The New Zealand Ministry of the Environment says the definition of sustainability as applied to buildings is not fixed. Generally, 'green' or sustainable buildings are sensitive to a variety of factors.
Where you live, and how you live, will make a significant difference to achieving sustainability. Everyone should be asking the hard questions around issues that include:
- The environment - local and global.
- Resource, water and energy consumption.
- The quality of the work environment - impact on occupants.
- Financial impact - cost-effective from a long term, full financial cost-return point of view.
- Long-term energy efficiency over the life of the building.
When looking at what is involved with refurbishing or fitting-out a building, this could mean:
- Using resources efficiently - getting more from less.
- Minimising waste.
- Focusing on energy and water use.
- Choosing products carefully to ensure they are not harmful to the environment or to occupant’s health.
There are a number of other applications and benefits to sustainable building or rebuilding.
1. Conserve water and energy
This includes the embodied energy in the raw materials used during the fit-out or refurbishment as well as the ongoing operation of the building. Water features in manufacturing as well as for amenities within the building.

- [Required actions]
**A.** Answer these questions from the text on sustainable buildings:
(i) Which New Zealand body says the definition of sustainability as applied to buildings is not fixed?
(ii) What is the first thing listed that refurbishing or fitting-out a building could mean?
(iii) Besides manufacturing, where does water feature?
**B.** Carry on the text about sustainable buildings from its last sentence.

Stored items
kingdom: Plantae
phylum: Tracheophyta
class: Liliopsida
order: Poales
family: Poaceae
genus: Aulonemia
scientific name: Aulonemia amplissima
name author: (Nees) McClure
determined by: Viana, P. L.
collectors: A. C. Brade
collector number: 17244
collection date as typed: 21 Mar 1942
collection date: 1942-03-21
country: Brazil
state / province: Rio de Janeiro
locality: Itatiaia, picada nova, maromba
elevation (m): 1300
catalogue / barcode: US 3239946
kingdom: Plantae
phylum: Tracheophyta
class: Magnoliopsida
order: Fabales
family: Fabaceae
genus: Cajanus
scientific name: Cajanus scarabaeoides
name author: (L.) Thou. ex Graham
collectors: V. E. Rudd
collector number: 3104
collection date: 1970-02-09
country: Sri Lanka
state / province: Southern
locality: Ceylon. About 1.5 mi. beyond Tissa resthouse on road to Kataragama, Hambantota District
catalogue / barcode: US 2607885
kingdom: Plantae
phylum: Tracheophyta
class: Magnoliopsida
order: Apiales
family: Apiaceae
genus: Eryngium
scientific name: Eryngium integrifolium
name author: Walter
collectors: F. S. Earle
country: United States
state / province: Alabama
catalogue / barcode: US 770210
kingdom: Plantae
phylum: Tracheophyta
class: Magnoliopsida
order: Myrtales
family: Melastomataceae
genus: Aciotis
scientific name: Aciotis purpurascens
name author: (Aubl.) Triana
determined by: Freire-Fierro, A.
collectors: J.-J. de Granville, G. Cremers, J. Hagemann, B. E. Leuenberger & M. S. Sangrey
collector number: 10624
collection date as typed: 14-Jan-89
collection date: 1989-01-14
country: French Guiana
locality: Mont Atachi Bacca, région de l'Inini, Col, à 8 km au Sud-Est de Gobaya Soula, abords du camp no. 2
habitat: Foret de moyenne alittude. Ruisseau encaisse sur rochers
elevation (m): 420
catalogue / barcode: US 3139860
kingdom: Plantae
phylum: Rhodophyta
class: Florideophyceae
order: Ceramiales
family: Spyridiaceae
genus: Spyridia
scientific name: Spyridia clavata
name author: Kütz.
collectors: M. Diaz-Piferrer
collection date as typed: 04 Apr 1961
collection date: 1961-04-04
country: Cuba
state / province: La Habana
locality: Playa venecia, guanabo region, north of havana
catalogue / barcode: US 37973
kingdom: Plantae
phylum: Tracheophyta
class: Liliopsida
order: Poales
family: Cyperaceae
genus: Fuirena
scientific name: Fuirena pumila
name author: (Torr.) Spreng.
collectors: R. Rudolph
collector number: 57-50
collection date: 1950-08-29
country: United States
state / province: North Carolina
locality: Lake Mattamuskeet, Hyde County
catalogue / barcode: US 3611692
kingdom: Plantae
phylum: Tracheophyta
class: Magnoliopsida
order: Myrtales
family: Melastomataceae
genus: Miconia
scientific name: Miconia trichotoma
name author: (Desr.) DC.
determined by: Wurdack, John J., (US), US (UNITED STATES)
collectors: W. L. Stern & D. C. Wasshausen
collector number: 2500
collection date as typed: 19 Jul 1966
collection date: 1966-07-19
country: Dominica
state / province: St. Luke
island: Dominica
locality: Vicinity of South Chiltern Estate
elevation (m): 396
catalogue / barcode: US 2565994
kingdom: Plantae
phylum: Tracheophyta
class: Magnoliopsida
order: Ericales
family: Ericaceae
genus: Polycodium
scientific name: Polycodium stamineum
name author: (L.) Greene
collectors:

- [Results for each task]
**A.**
(i) The New Zealand Ministry of the Environment.
(ii) Using resources efficiently, getting more from less.
(iii) In amenities within the building.

**B.**
In New Zealand, the use of water and energy is mainly limited only by cost. While this controls the use of energy to some extent, water is generally inexpensive. Conserving water during the operation of the building also saves energy: e.g., used in pumping for distribution, heating to provide hot water, and treatment and disposal of wastewater.
2. Minimise impact on indoor air quality
In some cases, residents and staff can spend at least eight hours a day in the office or indoors. The quality of the air they breathe is important to both short-term and long-term health.
Paint, carpets, furniture and other office items can release volatile organic compounds (VOCs), formaldehyde and other emissions, as well as exposing staff to toxins and allergens. Health and safety, occupational health and other building regulations may also be relevant here.
3. Minimise the use of toxic and hazardous materials
Hazardous solid, liquid and gaseous wastes are produced during manufacture, as well as at the end of the life of a product. These wastes can be managed if sustainable alternatives are identified and implemented.